Why the canine teeth argument is ridiculous.

The best argument - I say this as a meat eater who routinely considers a vegan diet, and has experimented with it in the past - isn't ever related to things like intestinal length, teeth, or other hallmarks of what "our ancestors" supposedly ate. The army of keto dieters, along with the army of herbivores suggests that we are capable, biologically, of being omnivores. No amount of propaganda from either side ever convinced me of anything which was contradicted by my first-hand experience.

The best single argument is simply this: we can choose to go on a hunger strike. We can choose to diet. We can choose low-salt foods when we crave salt, for a variety of health reasons.

We are rational animals, and the rationality we have is as much a part of us as the instincts of a cat to kill a bird is.

And perhaps in the past we did not know we had a choice of what to eat. Perhaps life was brutal and we were coarsened to the suffering predation caused, because we lived under the Law of the Jungle.

But now we live in civilization.

Philosophy, religion, science, and media, however, have given us tools to look further and deeper into existence; to examine our own consciences, and so on.

And we do not need meat to survive, even if we can digest it fine. We can live healthy, longer, and arguably (taking into account what subreddit I'm in) more ethical lives without consuming animal flesh, and all of the suffering, pollution, and resource depletion that causes. We can make that rational choice, and the cost is, we give up some of the sensory pleasure of eating animal products.

When a vegan comes up to me and says that -- that's an argument I can't argue against.

Only people particularly predisposed to propaganda (and there is a lot of out there, both pro and anti-meat) are likely to join the "humans were never supposed to eat meat, biologically speaking" brigade. I've watched vegans try this for decades with meat eaters, and while I'm sure it succeeds with some people, it's the weakest tool in the vegan's arsenal.

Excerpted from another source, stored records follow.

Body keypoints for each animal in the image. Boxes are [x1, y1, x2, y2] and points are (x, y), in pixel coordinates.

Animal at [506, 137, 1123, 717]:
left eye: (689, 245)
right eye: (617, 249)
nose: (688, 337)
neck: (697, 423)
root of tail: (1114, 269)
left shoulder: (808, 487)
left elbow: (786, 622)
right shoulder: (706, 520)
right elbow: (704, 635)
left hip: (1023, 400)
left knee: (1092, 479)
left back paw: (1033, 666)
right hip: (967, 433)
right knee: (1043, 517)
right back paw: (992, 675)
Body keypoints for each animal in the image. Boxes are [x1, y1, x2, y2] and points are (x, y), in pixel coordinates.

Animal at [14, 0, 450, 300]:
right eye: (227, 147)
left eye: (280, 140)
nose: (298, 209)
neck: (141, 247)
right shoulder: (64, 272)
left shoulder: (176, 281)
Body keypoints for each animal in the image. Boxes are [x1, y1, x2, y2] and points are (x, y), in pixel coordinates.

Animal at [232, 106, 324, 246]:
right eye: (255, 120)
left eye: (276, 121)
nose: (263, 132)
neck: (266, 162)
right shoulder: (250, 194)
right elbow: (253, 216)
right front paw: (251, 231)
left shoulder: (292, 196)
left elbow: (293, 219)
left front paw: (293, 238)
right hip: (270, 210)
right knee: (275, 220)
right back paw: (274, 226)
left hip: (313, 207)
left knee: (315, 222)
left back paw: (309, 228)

The Big Gun? All of those animal cruelty videos you all hate to watch. They are the Big Gun because they impact people viscerally (and when they make some stupid comment about how all that carnage "looks delicious" or how they're "craving bacon," that generally means they're feeling uncomfortable.) And all it takes to opt out of this brutality is to say, "No, I'm going to have some produce today instead." It is a choice, like our politics are a choice, or our jobs or anything else is a choice.

The tragedy of what vegans face is that they are taken to task, mocked, and attacked, for what is - even in the most brutal carnivore's analysis - a surfeit of empathy and compassion. Like the worse you can say is, "Vegans are wrong, but wrong for the right reasons."

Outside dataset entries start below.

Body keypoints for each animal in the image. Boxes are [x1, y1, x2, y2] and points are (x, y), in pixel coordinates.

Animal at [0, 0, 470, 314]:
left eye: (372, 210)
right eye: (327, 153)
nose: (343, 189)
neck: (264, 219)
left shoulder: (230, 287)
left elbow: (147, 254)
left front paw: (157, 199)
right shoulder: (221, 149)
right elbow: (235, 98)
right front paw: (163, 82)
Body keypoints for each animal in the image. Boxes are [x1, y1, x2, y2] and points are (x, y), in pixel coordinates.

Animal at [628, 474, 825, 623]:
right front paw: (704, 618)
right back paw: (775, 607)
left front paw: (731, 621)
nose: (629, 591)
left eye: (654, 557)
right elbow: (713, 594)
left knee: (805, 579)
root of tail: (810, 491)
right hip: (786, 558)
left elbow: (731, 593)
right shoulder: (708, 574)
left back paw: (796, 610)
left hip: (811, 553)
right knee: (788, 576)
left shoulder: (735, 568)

I am still not sure animals have rights, in the context I've studied "rights" for many decades.

I am positive, though, that I hate to see anyone, or any thing suffer. And sometimes, rarely, late at night in the dark house here, I step on one of my cat's tails, and I feel like shit about it for a good hour.

And that cannot compare to what happens in a slaughterhouse.

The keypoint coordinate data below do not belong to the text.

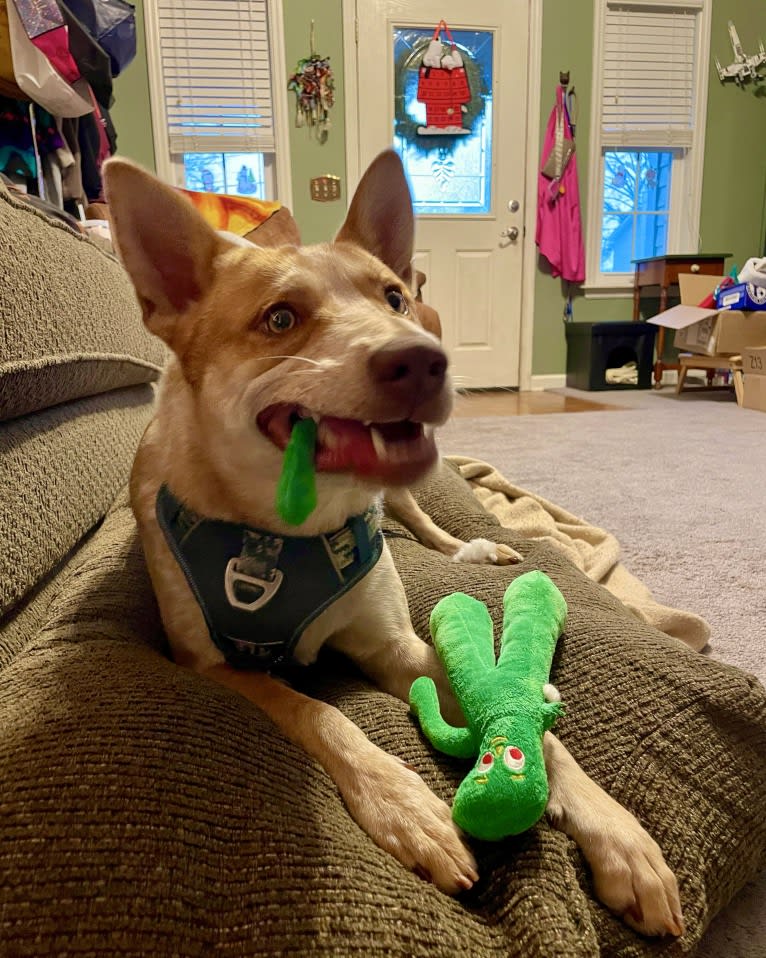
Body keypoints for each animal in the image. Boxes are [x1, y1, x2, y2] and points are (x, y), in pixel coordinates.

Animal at [102, 150, 684, 936]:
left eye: (394, 298)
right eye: (280, 318)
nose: (424, 359)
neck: (289, 529)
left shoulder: (395, 645)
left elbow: (541, 733)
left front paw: (619, 836)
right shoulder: (209, 664)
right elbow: (316, 713)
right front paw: (407, 807)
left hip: (410, 494)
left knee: (426, 524)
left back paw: (475, 550)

Closing the "abstract" vs "real and in front of me" gap is the real challenge and difficulty for vegans, and these Ag-Gag bills indicate that meat producers know it.

So the next time you run into an argument like you mention - canine teeth or whatever (frankly the degree to which the smell of cooking beef makes me salivate - I know this disgusts a lot of you, but not me - is all the indication I need to know that I can eat and enjoy meat, provided I don't think about how it got to my plate) - just say, "I choose to eat vegetables because I despise suffering, and there's too much of it in the world, and I don't want to be a part of that."

Because when you make it about you (notice the "I choose..." language), the person listening can't really circle the wagons as if he's being attacked -- though he'll want to if he feels guilty -- and at the same time you're framing it as a personal choice.

Ideally you want the most petty people you encounter to not want to have to live with the fact that you're working harder to live a more ethical life than they are. That cognitive dissonance, when you can lob it into someone's head (and you can never do that by beating on people -- that just raises psychological self-defenses) that what they claim to represent, and how they actually live, are at odds with each other, is how you make more vegans.

That, and, some good meals, as well. People do not understand that vegans make some delightful foods from a pure taste perspective.

Meat eaters think of veganism and they think of one thing and one thing only: salad. Subsisting on it. And only it. Forever.